Answering your questions.

1. Your GetHashCode() implementation is good enough.

2. It's better to store octets in the reverse order.
   The highest bits of an address should be stored in the Octet4, the lowest - in the Octet1.
   Thus you will be able to simplify your CompareTo method:

   public int CompareTo(Ip4Address other)
   {
       return Address.CompareTo(other.Address);
   }
   

3. And yes, this code depends on the endianness. If you are planning to use it on Big Endian systems too, you could use the BitConverter.IsLittleEndian static field to detect endianness and reverse octets if needed:

   var bytes = address.Split('.').Select(Byte.Parse);
   if (BitConverter.IsLittleEndian)
   {
       bytes = bytes.Reverse();
   }
   return bytes.ToArray();
   

   In this case you should also add a remark to descriptions of the Ip4Address(byte[] address) constructor and to the ToByteArray method, that the byte order depends on the endianness.

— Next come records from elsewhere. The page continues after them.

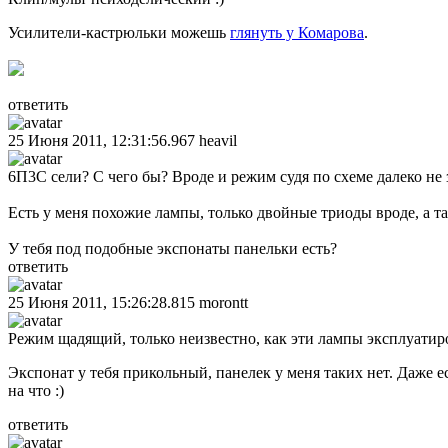
Усилители-кастрюльки можешь
глянуть у Комарова
.
ответить
25 Июня 2011, 12:31:56.967
heavil
6П3С сели? С чего бы? Вроде и режим судя по схеме далеко не
Есть у меня похожие лампы, только двойные триоды вроде, а так
У тебя под подобные экспонаты панельки есть?
ответить
25 Июня 2011, 15:26:28.815
morontt
Режим щадящий, только неизвестно, как эти лампы эксплуатиро
Экспонат у тебя прикольный, панелек у меня таких нет. Даже е
на что :)
ответить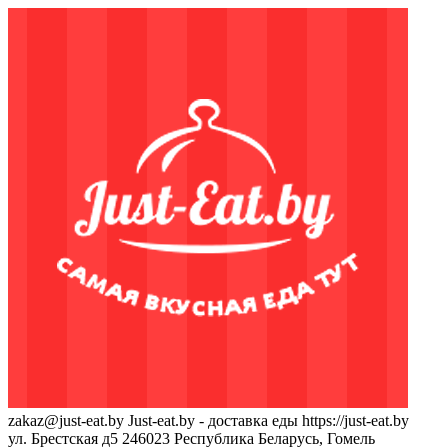
zakaz@just-eat.by
Just-eat.by - доставка еды
https://just-eat.by
ул. Брестская д5
246023
Республика Беларусь, Гомель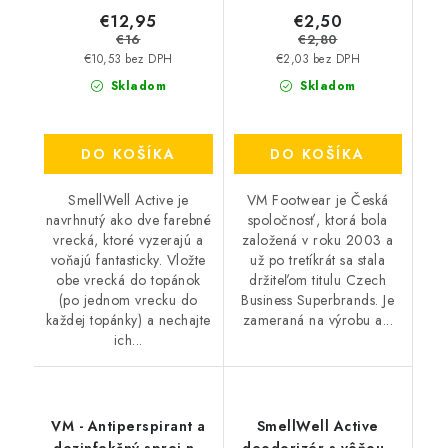
€12,95
€2,50
€16
€2,80
€10,53 bez DPH
€2,03 bez DPH
Skladom
Skladom
DO KOŠÍKA
DO KOŠÍKA
SmellWell Active je
VM Footwear je Česká
navrhnutý ako dve farebné
spoločnosť, ktorá bola
vrecká, ktoré vyzerajú a
založená v roku 2003 a
voňajú fantasticky. Vložte
už po tretíkrát sa stala
obe vrecká do topánok
držiteľom titulu Czech
(po jednom vrecku do
Business Superbrands. Je
každej topánky) a nechajte
zameraná na výrobu a...
ich...
VM - Antiperspirant a
SmellWell Active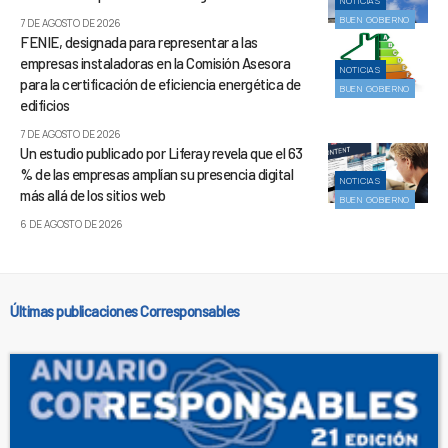
NOTICIAS
BUEN GOBIERNO
7 DE AGOSTO DE 2026
FENIE, designada para representar a las
empresas instaladoras en la Comisión Asesora
NOTICIAS
para la certificación de eficiencia energética de
BUEN GOBIERNO
edificios
7 DE AGOSTO DE 2026
Un estudio publicado por Liferay revela que el 63
% de las empresas amplían su presencia digital
NOTICIAS
más allá de los sitios web
BUEN GOBIERNO
6 DE AGOSTO DE 2026
Últimas publicaciones Corresponsables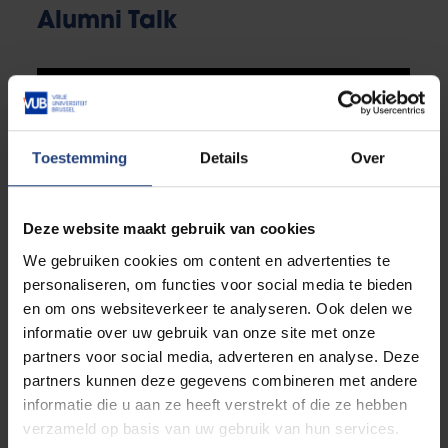
Alumni Talk
Toestemming
Details
Over
Deze website maakt gebruik van cookies
We gebruiken cookies om content en advertenties te
personaliseren, om functies voor social media te bieden
en om ons websiteverkeer te analyseren. Ook delen we
informatie over uw gebruik van onze site met onze
partners voor social media, adverteren en analyse. Deze
partners kunnen deze gegevens combineren met andere
informatie die u aan ze heeft verstrekt of die ze hebben
verzameld op basis van uw gebruik van hun services.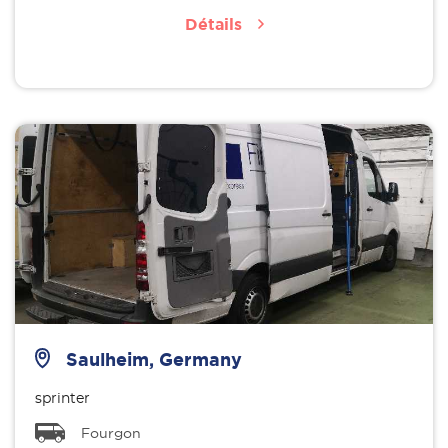
Détails
Saulheim, Germany
sprinter
Fourgon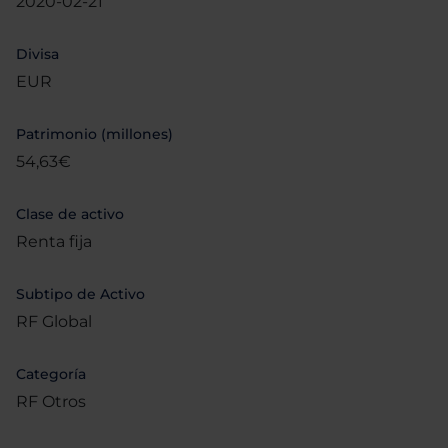
2020-02-21
Divisa
EUR
Patrimonio (millones)
54,63€
Clase de activo
Renta fija
Subtipo de Activo
RF Global
Categoría
RF Otros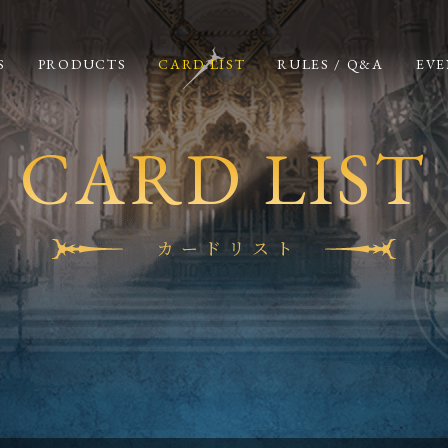
S
PRODUCTS
CARD LIST
RULES / Q&A
EVE
CARD LIST
カードリスト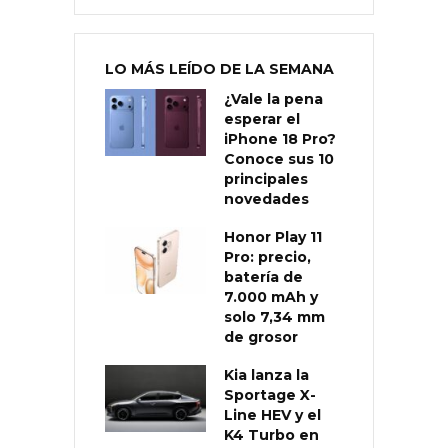
LO MÁS LEÍDO DE LA SEMANA
¿Vale la pena
esperar el
iPhone 18 Pro?
Conoce sus 10
principales
novedades
Honor Play 11
Pro: precio,
batería de
7.000 mAh y
solo 7,34 mm
de grosor
Kia lanza la
Sportage X-
Line HEV y el
K4 Turbo en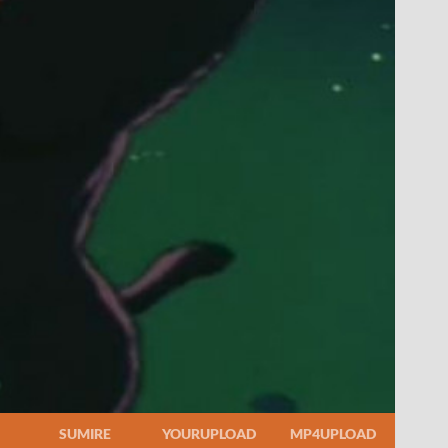
SUMIRE
YOURUPLOAD
MP4UPLOAD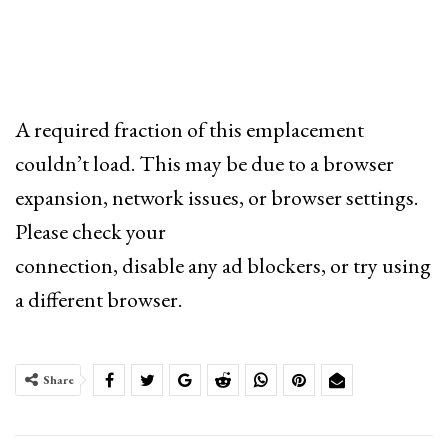
A required fraction of this emplacement
couldn’t load. This may be due to a browser
expansion, network issues, or browser settings.
Please check your
connection, disable any ad blockers, or try using
a different browser.
Share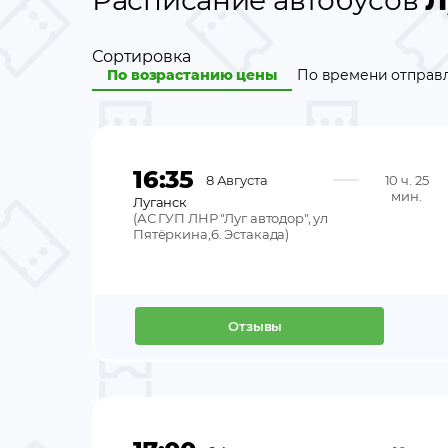
Расписание автобусов
Л
Сортировка
По возрастанию цены
По времени отправ
16:35
8 Августа
10 ч. 25
мин.
Луганск
(
АС ГУП ЛНР "Луг автодор", ул
Пятёркина,6. Эстакада
)
Отзывы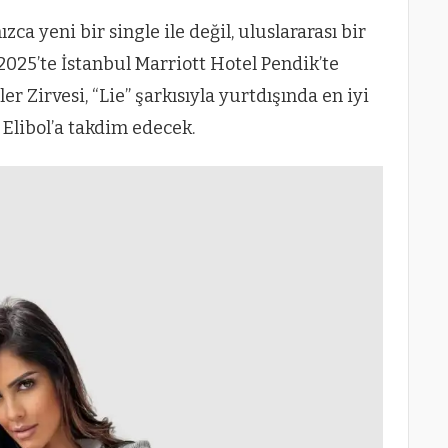
zca yeni bir single ile değil, uluslararası bir
 2025’te İstanbul Marriott Hotel Pendik’te
r Zirvesi, “Lie” şarkısıyla yurtdışında en iyi
Elibol’a takdim edecek.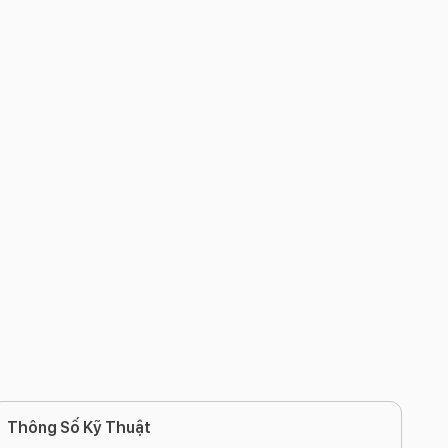
Thông Số Kỹ Thuật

4. Your Equals(object obj) method can be simplified to:

   return obj is Ip4Address && this.Equals((Ip4Address)obj);
   

---

My vision of the ParseStringAddress static method:

private static byte[] ParseStringAddress(string address)
{
    if (address == null)
    {
        throw new ArgumentNullException(nameof(address));
    }

    string[] inputOctets = address.Split('.');

    const int expectedMaxLength = sizeof(uint);

    // Questionable.
    // Should we handle short forms of the IPv4, such as
    //   10.1.1
    //   192.168
    //   0
    // or not?
    // If not, rename the 'expectedMaxLength' back to the 'expectedLength'
    // and replace the '>' with the '!=' in the following condition:
    if (inputOctets.Length > expectedMaxLength)
    {
        throw new ArgumentException(...);
    }

    byte[] outputOctets = new byte[expectedMaxLength];
    for (int i = 0; i < inputOctets.Length; i++)
    {
        int outputOctetIndex = BitConverter.IsLittleEndian ? expectedMaxLength - 1 - i : i;
        if (!Byte.TryParse(inputOctets[i], out outputOctets[outputOctetIndex]))
        {
            throw new ArgumentException(...);
        }
    }

    return outputOctets;
}

In addition to the normal input strings it also accepts input strings:

• Questionable. With the short form of IPv4 address representing a subnet, such as 10.1.1 (equivalent of 10.1.1.0).
• Containing space chars, such as 1 . 2 . 3 . 4.

This method outputs octets in the right order depending on the BitConverter.IsLittleEndian value.

Answer 2

Consider adding a constructor Ip4Address(byte, byte, byte, byte) so that client code doesn't have to allocate a byte array or string, or manually convert the bytes to a uint.

---

ParseStringAddress accepts twice as many strings as there are IPv4 addresses. The reason is the behaviour of the $ anchor:

The match must occur at the end of the string or line, or before \n at the end of the string or line.

So new Ip4Address("0.0.0.0\n") will not throw an exception.

You can instead use the \z anchor:

The match must occur at the end of the string only.

I wouldn't go so far as to call this a bug, but it's good to be aware of. I consider the current behaviour to be surprising just because no other whitespace is allowed.